**TASK TO COMPLETE:** Rewrite the text of the entries below with every "Improvements" changed to "Enhancements" and nothing else altered. Leave the pictures out of your answer.

──────────────────────────────

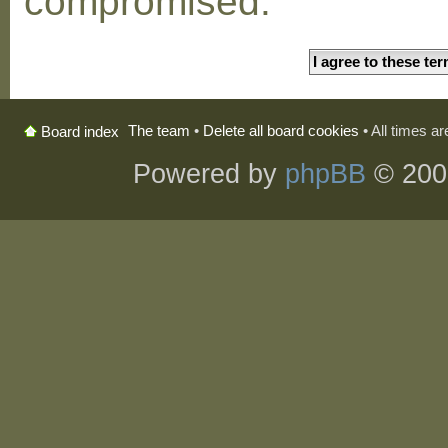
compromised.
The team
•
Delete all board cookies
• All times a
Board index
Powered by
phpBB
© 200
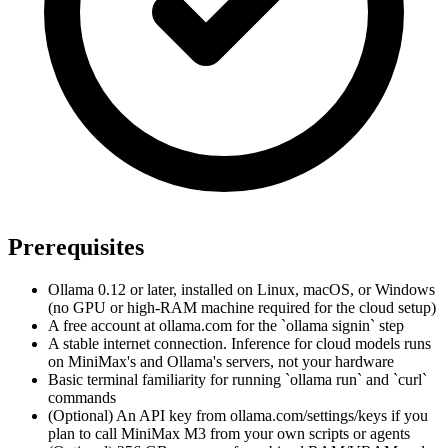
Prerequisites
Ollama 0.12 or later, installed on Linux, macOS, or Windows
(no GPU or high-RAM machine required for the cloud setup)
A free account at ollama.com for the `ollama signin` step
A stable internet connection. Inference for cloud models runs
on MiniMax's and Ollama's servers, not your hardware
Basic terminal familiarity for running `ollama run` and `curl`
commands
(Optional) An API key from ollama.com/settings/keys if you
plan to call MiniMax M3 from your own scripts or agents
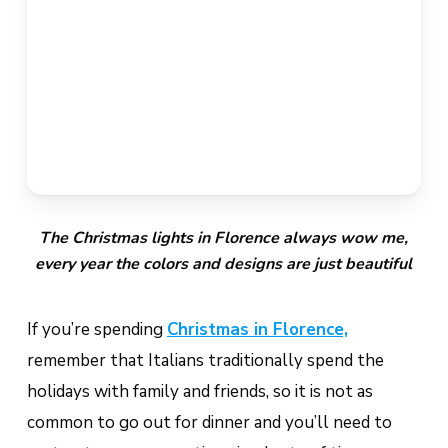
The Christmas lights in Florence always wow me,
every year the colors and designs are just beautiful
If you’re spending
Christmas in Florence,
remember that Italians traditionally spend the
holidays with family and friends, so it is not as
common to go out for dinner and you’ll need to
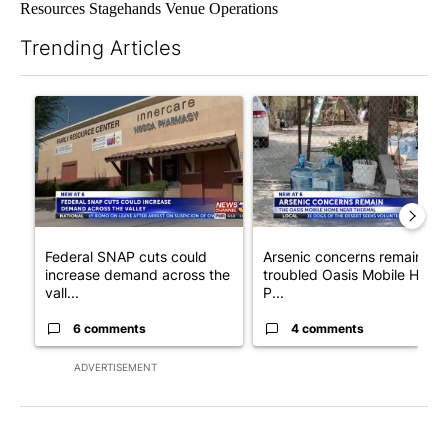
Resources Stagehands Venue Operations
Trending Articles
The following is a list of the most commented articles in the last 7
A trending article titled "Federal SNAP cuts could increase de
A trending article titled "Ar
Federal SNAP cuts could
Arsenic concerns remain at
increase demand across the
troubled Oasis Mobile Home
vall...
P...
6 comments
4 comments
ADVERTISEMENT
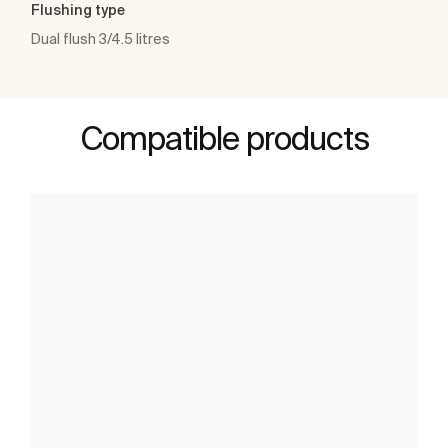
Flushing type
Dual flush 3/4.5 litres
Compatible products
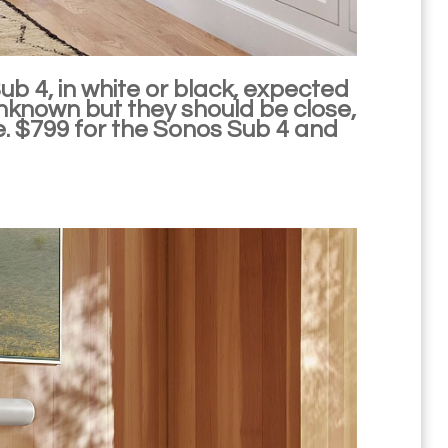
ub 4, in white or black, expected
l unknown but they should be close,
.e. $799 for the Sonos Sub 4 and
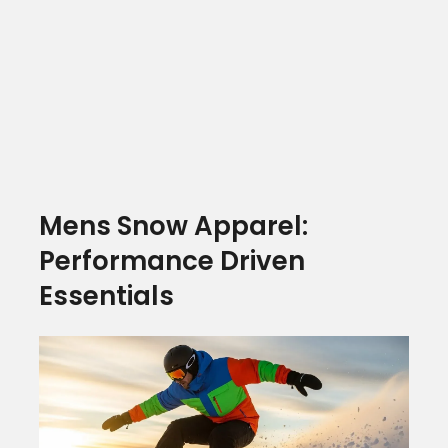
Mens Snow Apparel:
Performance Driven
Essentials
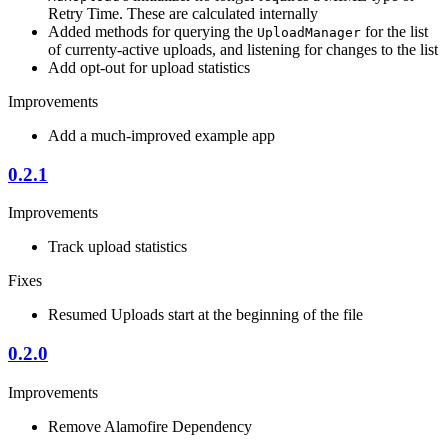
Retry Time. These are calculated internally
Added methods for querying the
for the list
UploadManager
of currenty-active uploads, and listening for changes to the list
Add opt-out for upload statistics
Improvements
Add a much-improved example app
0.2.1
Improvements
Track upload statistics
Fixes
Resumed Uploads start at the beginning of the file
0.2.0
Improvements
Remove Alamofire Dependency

──────────────────────────────

**EXERCISE SOLUTION:**
compromised.
The team
•
Delete all board cookies
• All times a
Board index
Powered by
phpBB
© 200
Prerequisites
Ollama 0.12 or later, installed on Linux, macOS, or Windows
(no GPU or high-RAM machine required for the cloud setup)
A free account at ollama.com for the `ollama signin` step
A stable internet connection. Inference for cloud models runs
on MiniMax's and Ollama's servers, not your hardware
Basic terminal familiarity for running `ollama run` and `curl`
commands
(Optional) An API key from ollama.com/settings/keys if you
plan to call MiniMax M3 from your own scripts or agents
The Christmas lights in Florence always wow me,
every year the colors and designs are just beautiful
If you’re spending
Christmas in Florence,
remember that Italians traditionally spend the
holidays with family and friends, so it is not as
common to go out for dinner and you’ll need to
Resources Stagehands Venue Operations
Trending Articles
The following is a list of the most commented articles in the last 7
A trending article titled "Federal SNAP cuts could increase de
A trending article titled "Ar
Federal SNAP cuts could
Arsenic concerns remain at
increase demand across the
troubled Oasis Mobile Home
vall...
P...
6 comments
4 comments
ADVERTISEMENT
Flushing type
Dual flush 3/4.5 litres
Compatible products
ub 4, in white or black, expected
l unknown but they should be close,
.e. $799 for the Sonos Sub 4 and
Mens Snow Apparel:
Performance Driven
Essentials
Retry Time. These are calculated internally
Added methods for querying the
for the list
UploadManager
of currenty-active uploads, and listening for changes to the list
Add opt-out for upload statistics
Enhancements
Add a much-improved example app
0.2.1
Enhancements
Track upload statistics
Fixes
Resumed Uploads start at the beginning of the file
0.2.0
Enhancements
Remove Alamofire Dependency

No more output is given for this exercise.